Saved entries
Segment Open

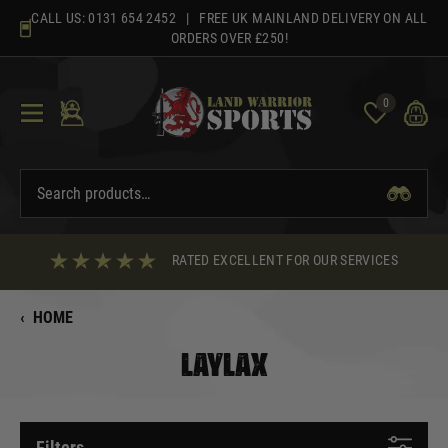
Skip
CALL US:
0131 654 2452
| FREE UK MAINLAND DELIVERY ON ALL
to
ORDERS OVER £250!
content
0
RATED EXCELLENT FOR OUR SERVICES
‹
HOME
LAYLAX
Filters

Segment Closed
Segment Open

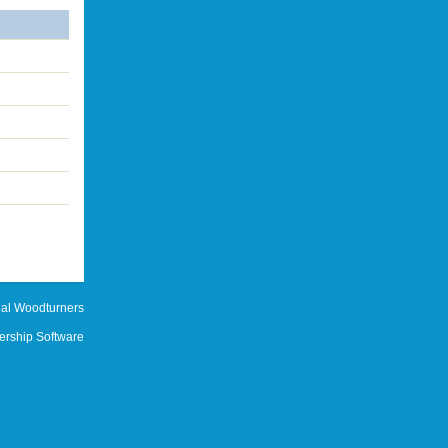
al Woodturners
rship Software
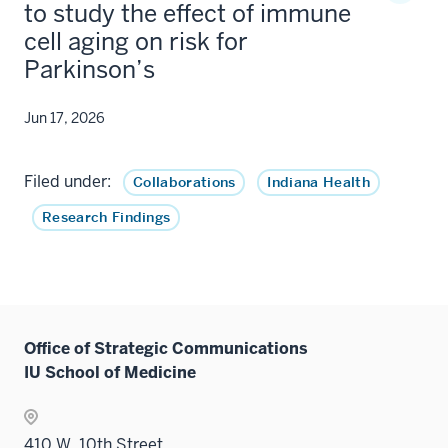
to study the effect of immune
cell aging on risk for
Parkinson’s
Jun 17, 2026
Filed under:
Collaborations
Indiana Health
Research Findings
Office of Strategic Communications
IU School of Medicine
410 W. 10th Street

Segment Closed

**WHAT IS EXPECTED:**
Please give an exact copy of the entries above, from the line with "Jun 17, 2026" down to the line with "410 W. 10th Street", inclusive, and nothing else.

**REPLY TO THE EXERCISE:**
Jun 17, 2026
Filed under:
Collaborations
Indiana Health
Research Findings
Office of Strategic Communications
IU School of Medicine
410 W. 10th Street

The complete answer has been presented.